What is the Cross-site scripting (XSS) attack?

Cross-site scripting (XSS) attack is a client-side code injection attack

Cross-site scripting (XSS) attack is a web security vulnerability attack, or it's often termed as the client-side code injection attack. In this case, the attacker executes malicious scripts in a web browser that seems to be a benign and trusted website at first glance. Here, the webpage/website acts as the driver to deliver the malicious scripts to the user’s system.

Wondering how does XSS or cross-site scripting works?

Well, this serious security flaw happens when a vulnerable web site is manipulated so that it can execute malicious JavaScript to the users' browsers. And, when this malicious code gets executed inside a victim's browser, the attacker can completely compromise the interaction with the application. An attacker will use XSS in order to send malicious code to a targeted user. The problem is that the user's system (i.e., browser) won't be able to find out that this piece of code is wrongful and should never be trusted. Instead, the browser of the targeted end-user will execute the malicious code considering that it belongs to a trusted and reliable source.

Once the malicious code is executed, the script will get access to various sensitive information stored by a user's browser, such as session tokens, cookies, login credentials, saved passwords, and more. What's more, these scripts are so powerful that they can even tamper and rewrite the contents of an HTML web page.

Although cross-site scripting attacks can occur on any webpage, it's most common for the following sites, such as message boards and online forums, where the users can enter inputs and comments. A website becomes vulnerable to XSS if it uses and allows unsanitized user input. Note, XSS attacks can be possible through malicious code execution of Flash, ActiveX, VBScript, CSS, and JavaScript, etc. Among these, JavaScript cross-site scripting attacks are the most common type of attack that the users can experience.

XSS attack works on a two-step process. First of all, the attacker attempts to find out a source to inject the malicious code to a webpage/website that the victim visits.

Now, if the victim user browses the web page having the malicious code and executes it unknowingly, the XSS security attack will tamper the essential information of a browser.

Types of Cross-site scripting (XSS) attacks

There are three types of cross-site scripting (XSS) attacks, such as Reflected XSS, Stored XSS, and DOM-based XSS.

Reflected XSS is considered to be the simplest form of XSS attack where the malicious script is sent and executed from the HTTP request. Now, a stored XSS attack is possible when the malicious code snippet is sent from a website's database. Similarly, a DOM-based XSS attack happens when vulnerability/flaw exists in the client-side code.

Impacts of Cross-site scripting (XSS) attacks

In web applications that hold confidential and sensitive data like e-commerce applications, banking transactions, healthcare records, and emails, the impact of XSS will be quite serious. But, this impact is subjected to a single targeted victim user.

But, if the XSS attacker gets elevated privileges/full control of the application through malicious code injection, then the impact will be very severe and critical as it will be able to target and compromise the security of all users and their corresponding data.

-- REQUIRED ACTIONS --
(1) Please list every type of cross-site scripting attack that the XSS article names.
(2) Copy out the part of the XSS article starting with "What is the" and going on through "the user’s system.".

-- SUPPLIED MATERIAL --
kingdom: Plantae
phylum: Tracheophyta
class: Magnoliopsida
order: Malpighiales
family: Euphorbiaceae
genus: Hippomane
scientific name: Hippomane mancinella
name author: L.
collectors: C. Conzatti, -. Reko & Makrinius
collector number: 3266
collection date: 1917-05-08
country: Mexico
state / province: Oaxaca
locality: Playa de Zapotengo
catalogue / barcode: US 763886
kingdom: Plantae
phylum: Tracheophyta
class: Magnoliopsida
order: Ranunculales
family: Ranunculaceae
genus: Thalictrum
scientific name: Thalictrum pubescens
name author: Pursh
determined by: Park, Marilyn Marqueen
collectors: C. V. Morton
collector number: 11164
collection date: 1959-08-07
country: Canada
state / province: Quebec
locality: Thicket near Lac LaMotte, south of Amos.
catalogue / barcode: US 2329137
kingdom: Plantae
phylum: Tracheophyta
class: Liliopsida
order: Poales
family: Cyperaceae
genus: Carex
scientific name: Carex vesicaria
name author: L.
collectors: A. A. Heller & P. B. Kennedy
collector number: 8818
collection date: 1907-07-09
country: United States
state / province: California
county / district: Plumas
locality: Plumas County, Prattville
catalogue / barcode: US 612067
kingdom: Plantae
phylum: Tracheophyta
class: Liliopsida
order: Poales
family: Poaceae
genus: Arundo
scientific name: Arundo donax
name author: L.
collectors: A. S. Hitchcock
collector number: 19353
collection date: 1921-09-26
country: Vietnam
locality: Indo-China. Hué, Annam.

-- RESULTS FOR THE EXERCISE --
(1) Reflected XSS, Stored XSS, DOM-based XSS

(2)
What is the Cross-site scripting (XSS) attack?

Cross-site scripting (XSS) attack is a client-side code injection attack

Cross-site scripting (XSS) attack is a web security vulnerability attack, or it's often termed as the client-side code injection attack. In this case, the attacker executes malicious scripts in a web browser that seems to be a benign and trusted website at first glance. Here, the webpage/website acts as the driver to deliver the malicious scripts to the user’s system.